Elizabeth de Jong, director of policy at Logistics UK, said: “With average fuel prices reaching the highest level on record and rising inflation, there has been an unstainable burden on logistics businesses, which operate on very narrow margins of around 1%.

“The chancellor’s decision today will help to ensure operators can continue to afford supplying the nation with all the goods it needs, including food, medicine and other essential items. 

“Fuel is the single biggest expense incurred by logistics operators, accounting for a third of the annual operating cost of an HGV.”

De Jong said the duty cut would “help to strengthen the UK’s supply chain during a time of ongoing financial and operational challenges”.

Alistair Baxter, head of receivables finance at fintech firm Taulia, said the cut would “not fix all of the issues”. 

“We expect that these cuts will help facilitate trade and ease some of the burdens facing supply chains in Britain,” he said. 

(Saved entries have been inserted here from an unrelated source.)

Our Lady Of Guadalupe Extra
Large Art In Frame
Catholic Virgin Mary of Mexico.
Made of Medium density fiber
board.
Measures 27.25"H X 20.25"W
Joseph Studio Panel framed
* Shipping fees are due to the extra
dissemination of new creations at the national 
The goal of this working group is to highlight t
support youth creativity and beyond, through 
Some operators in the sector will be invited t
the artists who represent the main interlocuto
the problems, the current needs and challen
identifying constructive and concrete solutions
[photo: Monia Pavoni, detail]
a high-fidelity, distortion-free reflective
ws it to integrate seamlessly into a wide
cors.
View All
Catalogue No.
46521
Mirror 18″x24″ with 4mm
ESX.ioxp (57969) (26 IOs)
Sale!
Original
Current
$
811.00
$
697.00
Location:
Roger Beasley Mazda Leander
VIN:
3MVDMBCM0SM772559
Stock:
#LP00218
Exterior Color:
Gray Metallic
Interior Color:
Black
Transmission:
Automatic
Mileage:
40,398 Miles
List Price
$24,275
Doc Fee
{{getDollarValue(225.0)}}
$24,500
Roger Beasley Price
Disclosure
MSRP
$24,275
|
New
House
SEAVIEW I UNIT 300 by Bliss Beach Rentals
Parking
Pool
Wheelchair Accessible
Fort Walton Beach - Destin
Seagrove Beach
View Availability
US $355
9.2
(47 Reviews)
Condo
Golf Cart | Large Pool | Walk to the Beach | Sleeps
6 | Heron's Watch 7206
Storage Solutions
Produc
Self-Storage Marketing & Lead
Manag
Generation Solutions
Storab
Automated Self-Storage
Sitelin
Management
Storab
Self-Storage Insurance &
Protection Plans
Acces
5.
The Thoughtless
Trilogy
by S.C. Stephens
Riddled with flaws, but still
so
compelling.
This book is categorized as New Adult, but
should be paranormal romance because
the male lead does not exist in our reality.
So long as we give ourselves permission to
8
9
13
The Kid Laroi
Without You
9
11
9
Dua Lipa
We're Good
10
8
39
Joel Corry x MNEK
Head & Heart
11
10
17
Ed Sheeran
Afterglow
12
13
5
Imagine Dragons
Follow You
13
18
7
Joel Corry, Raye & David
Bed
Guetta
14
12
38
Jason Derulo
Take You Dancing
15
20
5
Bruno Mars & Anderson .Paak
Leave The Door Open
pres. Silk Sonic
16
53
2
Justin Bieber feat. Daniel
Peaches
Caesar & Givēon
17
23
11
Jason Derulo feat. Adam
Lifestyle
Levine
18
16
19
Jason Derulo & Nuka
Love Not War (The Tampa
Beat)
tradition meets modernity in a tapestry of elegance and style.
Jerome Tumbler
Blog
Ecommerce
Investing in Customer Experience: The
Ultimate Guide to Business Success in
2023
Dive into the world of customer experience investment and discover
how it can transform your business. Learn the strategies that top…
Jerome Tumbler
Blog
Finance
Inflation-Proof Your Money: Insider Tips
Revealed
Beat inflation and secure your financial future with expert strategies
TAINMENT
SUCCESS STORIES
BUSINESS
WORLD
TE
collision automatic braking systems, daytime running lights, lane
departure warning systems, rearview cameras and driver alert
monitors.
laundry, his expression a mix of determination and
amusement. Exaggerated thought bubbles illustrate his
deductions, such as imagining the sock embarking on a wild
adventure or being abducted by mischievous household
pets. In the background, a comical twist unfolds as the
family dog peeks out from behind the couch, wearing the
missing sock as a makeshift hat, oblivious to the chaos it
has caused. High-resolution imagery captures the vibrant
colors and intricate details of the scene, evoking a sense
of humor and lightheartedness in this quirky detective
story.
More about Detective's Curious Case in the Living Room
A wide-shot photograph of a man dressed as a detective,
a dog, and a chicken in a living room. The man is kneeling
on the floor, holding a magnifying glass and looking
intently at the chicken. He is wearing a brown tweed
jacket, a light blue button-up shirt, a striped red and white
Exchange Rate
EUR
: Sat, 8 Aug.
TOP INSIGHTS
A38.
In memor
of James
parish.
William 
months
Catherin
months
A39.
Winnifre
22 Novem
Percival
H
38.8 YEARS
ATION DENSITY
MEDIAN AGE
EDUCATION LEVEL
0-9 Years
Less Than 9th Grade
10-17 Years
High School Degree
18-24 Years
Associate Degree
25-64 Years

But he added: “The ongoing energy crisis coupled with the fact inflation is set to hit 8% later this year will force CFOs to think strategically about supply networks and about embracing a more greener way of transporting goods, including freight and electric vehicles.”

A survey of 1,000 CFOs by consultancy Proxima found 84% thought the government should be doing more to tackle inflation, with 46% saying the government should be capping energy prices for businesses.

A further 41% said the government should be “actively intervening by sourcing certain goods” and 42% said it should be “making it easier to bring in goods from the European Union”.

Nine in 10 said they were experiencing inflation and for more than 40% the level of inflation was 6-10%.

The Food and Drink Federation (FDF) has said “higher prices are inevitable” following spikes in wheat and sunflower prices due to the war.

Karen Betts, chief executive at the FDF, said: “Food and drink manufacturers are in a bind. They cannot see a let-up this year in the inexorable rise of input costs — ingredients, raw materials, energy and so on. One company told me it expects energy costs to rise by up to 500% this year. 

“Businesses are urgently stripping further costs out of their processes. But there are limits. With margins squeezed suddenly and severely, higher prices are inevitable.”

The CBI said the proportion of manufacturers expecting to raise prices in the next three months rose to a record high of 80% in March, up on 77% in February.